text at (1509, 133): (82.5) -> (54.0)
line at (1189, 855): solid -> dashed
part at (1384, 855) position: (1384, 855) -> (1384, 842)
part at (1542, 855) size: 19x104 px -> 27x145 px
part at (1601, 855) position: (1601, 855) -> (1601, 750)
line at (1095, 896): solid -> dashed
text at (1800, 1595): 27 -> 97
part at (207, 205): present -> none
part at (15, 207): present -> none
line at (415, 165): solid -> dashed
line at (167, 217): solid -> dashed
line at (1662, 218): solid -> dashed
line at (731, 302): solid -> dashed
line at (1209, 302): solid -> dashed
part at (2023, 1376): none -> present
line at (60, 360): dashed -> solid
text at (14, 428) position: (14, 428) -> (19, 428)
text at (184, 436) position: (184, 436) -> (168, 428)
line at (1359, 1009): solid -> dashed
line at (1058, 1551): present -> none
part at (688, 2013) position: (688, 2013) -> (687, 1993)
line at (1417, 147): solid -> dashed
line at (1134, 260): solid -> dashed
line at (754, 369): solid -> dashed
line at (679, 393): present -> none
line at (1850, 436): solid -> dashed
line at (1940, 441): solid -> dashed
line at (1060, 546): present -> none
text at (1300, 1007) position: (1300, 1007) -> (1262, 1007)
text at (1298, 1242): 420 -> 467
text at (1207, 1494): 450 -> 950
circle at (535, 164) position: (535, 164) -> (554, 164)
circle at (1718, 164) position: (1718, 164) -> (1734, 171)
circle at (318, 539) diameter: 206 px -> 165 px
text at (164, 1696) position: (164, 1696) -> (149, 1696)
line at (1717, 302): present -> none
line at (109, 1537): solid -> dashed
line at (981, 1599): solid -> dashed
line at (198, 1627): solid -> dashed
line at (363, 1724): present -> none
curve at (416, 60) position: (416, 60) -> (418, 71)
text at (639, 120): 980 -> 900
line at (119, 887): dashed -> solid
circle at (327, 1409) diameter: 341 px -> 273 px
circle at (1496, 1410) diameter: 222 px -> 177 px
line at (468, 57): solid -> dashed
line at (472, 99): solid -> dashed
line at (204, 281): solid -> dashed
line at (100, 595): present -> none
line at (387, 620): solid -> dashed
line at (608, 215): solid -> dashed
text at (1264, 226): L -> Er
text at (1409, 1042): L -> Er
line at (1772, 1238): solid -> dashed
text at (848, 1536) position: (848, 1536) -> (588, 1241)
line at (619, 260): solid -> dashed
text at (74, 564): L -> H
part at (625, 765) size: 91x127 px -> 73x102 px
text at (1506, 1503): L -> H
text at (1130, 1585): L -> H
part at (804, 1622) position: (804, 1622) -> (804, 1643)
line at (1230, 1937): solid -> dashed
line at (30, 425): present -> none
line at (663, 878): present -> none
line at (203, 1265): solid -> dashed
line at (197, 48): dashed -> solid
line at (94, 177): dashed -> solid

_What is expected_
Copy all the entries above, substituting "continuous" for every occurrence of "solid" and leaving everything else as it is.

_Completed exercise_
text at (1509, 133): (82.5) -> (54.0)
line at (1189, 855): continuous -> dashed
part at (1384, 855) position: (1384, 855) -> (1384, 842)
part at (1542, 855) size: 19x104 px -> 27x145 px
part at (1601, 855) position: (1601, 855) -> (1601, 750)
line at (1095, 896): continuous -> dashed
text at (1800, 1595): 27 -> 97
part at (207, 205): present -> none
part at (15, 207): present -> none
line at (415, 165): continuous -> dashed
line at (167, 217): continuous -> dashed
line at (1662, 218): continuous -> dashed
line at (731, 302): continuous -> dashed
line at (1209, 302): continuous -> dashed
part at (2023, 1376): none -> present
line at (60, 360): dashed -> continuous
text at (14, 428) position: (14, 428) -> (19, 428)
text at (184, 436) position: (184, 436) -> (168, 428)
line at (1359, 1009): continuous -> dashed
line at (1058, 1551): present -> none
part at (688, 2013) position: (688, 2013) -> (687, 1993)
line at (1417, 147): continuous -> dashed
line at (1134, 260): continuous -> dashed
line at (754, 369): continuous -> dashed
line at (679, 393): present -> none
line at (1850, 436): continuous -> dashed
line at (1940, 441): continuous -> dashed
line at (1060, 546): present -> none
text at (1300, 1007) position: (1300, 1007) -> (1262, 1007)
text at (1298, 1242): 420 -> 467
text at (1207, 1494): 450 -> 950
circle at (535, 164) position: (535, 164) -> (554, 164)
circle at (1718, 164) position: (1718, 164) -> (1734, 171)
circle at (318, 539) diameter: 206 px -> 165 px
text at (164, 1696) position: (164, 1696) -> (149, 1696)
line at (1717, 302): present -> none
line at (109, 1537): continuous -> dashed
line at (981, 1599): continuous -> dashed
line at (198, 1627): continuous -> dashed
line at (363, 1724): present -> none
curve at (416, 60) position: (416, 60) -> (418, 71)
text at (639, 120): 980 -> 900
line at (119, 887): dashed -> continuous
circle at (327, 1409) diameter: 341 px -> 273 px
circle at (1496, 1410) diameter: 222 px -> 177 px
line at (468, 57): continuous -> dashed
line at (472, 99): continuous -> dashed
line at (204, 281): continuous -> dashed
line at (100, 595): present -> none
line at (387, 620): continuous -> dashed
line at (608, 215): continuous -> dashed
text at (1264, 226): L -> Er
text at (1409, 1042): L -> Er
line at (1772, 1238): continuous -> dashed
text at (848, 1536) position: (848, 1536) -> (588, 1241)
line at (619, 260): continuous -> dashed
text at (74, 564): L -> H
part at (625, 765) size: 91x127 px -> 73x102 px
text at (1506, 1503): L -> H
text at (1130, 1585): L -> H
part at (804, 1622) position: (804, 1622) -> (804, 1643)
line at (1230, 1937): continuous -> dashed
line at (30, 425): present -> none
line at (663, 878): present -> none
line at (203, 1265): continuous -> dashed
line at (197, 48): dashed -> continuous
line at (94, 177): dashed -> continuous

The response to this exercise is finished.